Stored items
"""
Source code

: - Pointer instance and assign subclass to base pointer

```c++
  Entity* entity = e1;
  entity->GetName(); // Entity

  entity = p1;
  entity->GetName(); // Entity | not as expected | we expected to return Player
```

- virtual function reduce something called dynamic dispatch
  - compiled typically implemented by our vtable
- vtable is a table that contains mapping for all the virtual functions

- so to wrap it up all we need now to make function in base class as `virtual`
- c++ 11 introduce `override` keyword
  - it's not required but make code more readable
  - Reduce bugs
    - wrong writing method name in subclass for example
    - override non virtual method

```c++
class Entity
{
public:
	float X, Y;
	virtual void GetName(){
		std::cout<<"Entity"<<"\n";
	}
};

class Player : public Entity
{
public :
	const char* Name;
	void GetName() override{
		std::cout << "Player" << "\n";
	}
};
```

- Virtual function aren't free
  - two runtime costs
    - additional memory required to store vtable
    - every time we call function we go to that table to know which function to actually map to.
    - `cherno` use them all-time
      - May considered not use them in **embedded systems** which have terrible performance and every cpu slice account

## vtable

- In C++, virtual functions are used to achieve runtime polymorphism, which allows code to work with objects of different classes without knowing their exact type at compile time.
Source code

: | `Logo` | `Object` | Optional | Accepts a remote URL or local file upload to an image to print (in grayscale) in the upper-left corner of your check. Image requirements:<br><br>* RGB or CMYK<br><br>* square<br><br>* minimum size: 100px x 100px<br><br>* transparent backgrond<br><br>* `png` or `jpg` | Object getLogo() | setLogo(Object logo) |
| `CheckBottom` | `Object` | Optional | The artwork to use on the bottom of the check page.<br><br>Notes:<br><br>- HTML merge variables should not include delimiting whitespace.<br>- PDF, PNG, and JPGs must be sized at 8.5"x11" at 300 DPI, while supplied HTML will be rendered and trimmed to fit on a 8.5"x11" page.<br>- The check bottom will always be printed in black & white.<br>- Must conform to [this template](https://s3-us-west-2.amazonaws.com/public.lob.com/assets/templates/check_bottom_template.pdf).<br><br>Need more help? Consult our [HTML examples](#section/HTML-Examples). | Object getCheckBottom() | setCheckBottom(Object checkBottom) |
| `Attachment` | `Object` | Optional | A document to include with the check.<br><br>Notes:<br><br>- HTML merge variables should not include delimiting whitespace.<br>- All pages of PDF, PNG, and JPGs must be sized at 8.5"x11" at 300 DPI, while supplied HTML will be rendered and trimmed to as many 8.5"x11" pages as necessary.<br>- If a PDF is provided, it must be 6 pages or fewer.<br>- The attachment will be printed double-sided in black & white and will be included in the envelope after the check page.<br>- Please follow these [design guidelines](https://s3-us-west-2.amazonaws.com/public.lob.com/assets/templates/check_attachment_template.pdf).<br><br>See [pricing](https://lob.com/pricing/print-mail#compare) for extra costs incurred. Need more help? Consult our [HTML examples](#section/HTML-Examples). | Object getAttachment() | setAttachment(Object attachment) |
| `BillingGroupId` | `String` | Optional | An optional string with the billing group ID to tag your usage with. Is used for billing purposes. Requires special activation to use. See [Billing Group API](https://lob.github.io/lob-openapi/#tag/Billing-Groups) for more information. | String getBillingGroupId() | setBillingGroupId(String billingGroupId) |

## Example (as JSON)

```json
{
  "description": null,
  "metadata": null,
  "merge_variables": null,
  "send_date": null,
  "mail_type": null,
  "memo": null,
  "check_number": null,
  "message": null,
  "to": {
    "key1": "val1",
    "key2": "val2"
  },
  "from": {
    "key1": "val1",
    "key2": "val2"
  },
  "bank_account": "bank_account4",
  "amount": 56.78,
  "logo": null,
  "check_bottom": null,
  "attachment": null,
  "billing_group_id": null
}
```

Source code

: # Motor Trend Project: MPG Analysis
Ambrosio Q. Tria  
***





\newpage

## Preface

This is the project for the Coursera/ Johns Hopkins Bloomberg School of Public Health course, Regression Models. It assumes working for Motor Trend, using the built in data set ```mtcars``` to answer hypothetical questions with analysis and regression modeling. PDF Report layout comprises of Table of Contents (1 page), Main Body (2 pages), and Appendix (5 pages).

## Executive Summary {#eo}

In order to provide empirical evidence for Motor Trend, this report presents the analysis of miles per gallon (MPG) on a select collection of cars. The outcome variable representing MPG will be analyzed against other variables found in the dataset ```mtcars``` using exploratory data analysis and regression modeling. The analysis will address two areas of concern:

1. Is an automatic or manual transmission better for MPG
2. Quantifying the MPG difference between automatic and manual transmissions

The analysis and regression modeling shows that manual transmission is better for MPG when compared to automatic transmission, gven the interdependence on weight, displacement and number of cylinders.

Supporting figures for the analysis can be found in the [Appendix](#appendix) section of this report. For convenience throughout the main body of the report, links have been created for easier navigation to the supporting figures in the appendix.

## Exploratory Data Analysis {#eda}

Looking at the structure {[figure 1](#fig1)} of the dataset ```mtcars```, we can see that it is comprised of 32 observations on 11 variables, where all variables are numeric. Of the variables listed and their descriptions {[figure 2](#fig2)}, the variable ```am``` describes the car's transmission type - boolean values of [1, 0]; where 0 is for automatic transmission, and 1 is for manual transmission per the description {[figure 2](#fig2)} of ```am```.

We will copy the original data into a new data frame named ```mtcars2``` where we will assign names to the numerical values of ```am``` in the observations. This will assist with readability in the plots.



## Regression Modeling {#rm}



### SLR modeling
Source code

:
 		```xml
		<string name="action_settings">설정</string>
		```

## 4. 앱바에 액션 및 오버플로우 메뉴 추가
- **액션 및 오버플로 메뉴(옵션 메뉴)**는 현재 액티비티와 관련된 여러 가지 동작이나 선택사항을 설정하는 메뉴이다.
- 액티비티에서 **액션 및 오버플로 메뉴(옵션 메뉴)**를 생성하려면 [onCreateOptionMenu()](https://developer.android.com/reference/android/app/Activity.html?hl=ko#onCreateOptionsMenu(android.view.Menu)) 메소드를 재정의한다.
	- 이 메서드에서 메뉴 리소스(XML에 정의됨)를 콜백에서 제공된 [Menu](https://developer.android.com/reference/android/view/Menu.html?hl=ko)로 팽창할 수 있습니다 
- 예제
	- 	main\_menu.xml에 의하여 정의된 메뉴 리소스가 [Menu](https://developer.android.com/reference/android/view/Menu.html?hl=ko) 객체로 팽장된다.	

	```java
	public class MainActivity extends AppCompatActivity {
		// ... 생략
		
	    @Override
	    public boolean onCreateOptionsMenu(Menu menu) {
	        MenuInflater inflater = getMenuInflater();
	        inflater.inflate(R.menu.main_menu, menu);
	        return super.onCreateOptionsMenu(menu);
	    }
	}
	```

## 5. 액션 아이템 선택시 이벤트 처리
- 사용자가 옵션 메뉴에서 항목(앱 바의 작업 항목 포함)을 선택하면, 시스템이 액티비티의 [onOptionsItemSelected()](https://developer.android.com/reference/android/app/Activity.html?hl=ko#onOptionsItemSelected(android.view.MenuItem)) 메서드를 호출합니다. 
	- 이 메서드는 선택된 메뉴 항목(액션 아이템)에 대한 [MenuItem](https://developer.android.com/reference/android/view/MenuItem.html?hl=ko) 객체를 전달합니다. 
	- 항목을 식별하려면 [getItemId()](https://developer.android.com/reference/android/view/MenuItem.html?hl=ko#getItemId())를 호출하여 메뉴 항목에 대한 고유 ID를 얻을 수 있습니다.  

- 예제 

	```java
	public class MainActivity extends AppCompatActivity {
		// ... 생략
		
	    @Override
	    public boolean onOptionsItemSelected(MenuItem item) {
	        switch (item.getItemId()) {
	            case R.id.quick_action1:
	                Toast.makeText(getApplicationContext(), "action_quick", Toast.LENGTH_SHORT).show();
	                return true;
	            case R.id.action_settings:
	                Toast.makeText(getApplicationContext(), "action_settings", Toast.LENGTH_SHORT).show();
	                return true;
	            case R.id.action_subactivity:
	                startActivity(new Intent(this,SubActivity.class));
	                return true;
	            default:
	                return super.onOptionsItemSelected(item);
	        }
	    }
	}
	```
"""
■ TASK TO CARRY OUT:
Where the string "onOptionsItemSelected" appears in a line of the entries above, return that line.

■ ANSWER FOR THE TASK:
- 사용자가 옵션 메뉴에서 항목(앱 바의 작업 항목 포함)을 선택하면, 시스템이 액티비티의 [onOptionsItemSelected()](https://developer.android.com/reference/android/app/Activity.html?hl=ko#onOptionsItemSelected(android.view.MenuItem)) 메서드를 호출합니다. 
	    public boolean onOptionsItemSelected(MenuItem item) {
	                return super.onOptionsItemSelected(item);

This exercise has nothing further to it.